Task => Print every line exactly as it appears in the material below.
------ Provided data
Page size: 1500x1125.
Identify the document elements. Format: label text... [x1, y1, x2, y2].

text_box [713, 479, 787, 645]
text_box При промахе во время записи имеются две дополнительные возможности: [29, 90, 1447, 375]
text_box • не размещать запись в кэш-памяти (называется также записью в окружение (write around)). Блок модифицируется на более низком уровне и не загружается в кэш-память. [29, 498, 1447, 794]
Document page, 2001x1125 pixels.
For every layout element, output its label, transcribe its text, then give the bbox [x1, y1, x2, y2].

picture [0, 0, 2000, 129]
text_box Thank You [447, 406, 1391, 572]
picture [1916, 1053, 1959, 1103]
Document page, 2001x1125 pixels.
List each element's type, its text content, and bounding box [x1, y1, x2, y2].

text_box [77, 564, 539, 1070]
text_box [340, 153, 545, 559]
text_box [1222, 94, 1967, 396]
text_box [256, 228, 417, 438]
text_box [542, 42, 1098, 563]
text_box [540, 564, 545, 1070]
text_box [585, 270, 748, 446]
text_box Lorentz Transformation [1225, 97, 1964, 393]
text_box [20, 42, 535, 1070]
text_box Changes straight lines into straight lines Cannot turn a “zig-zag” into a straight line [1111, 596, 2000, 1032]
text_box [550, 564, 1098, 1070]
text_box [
------------
Answer for this exercise =>
Page size: 1500x1125.
Identify the document elements. Format: label text... [x1, y1, x2, y2].

text_box [713, 479, 787, 645]
text_box При промахе во время записи имеются две дополнительные возможности: [29, 90, 1447, 375]
text_box • не размещать запись в кэш-памяти (называется также записью в окружение (write around)). Блок модифицируется на более низком уровне и не загружается в кэш-память. [29, 498, 1447, 794]
Document page, 2001x1125 pixels.
For every layout element, output its label, transcribe its text, then give the bbox [x1, y1, x2, y2].

picture [0, 0, 2000, 129]
text_box Thank You [447, 406, 1391, 572]
picture [1916, 1053, 1959, 1103]
Document page, 2001x1125 pixels.
List each element's type, its text content, and bounding box [x1, y1, x2, y2].

text_box [77, 564, 539, 1070]
text_box [340, 153, 545, 559]
text_box [1222, 94, 1967, 396]
text_box [256, 228, 417, 438]
text_box [542, 42, 1098, 563]
text_box [540, 564, 545, 1070]
text_box [585, 270, 748, 446]
text_box Lorentz Transformation [1225, 97, 1964, 393]
text_box [20, 42, 535, 1070]
text_box Changes straight lines into straight lines Cannot turn a “zig-zag” into a straight line [1111, 596, 2000, 1032]
text_box [550, 564, 1098, 1070]
text_box [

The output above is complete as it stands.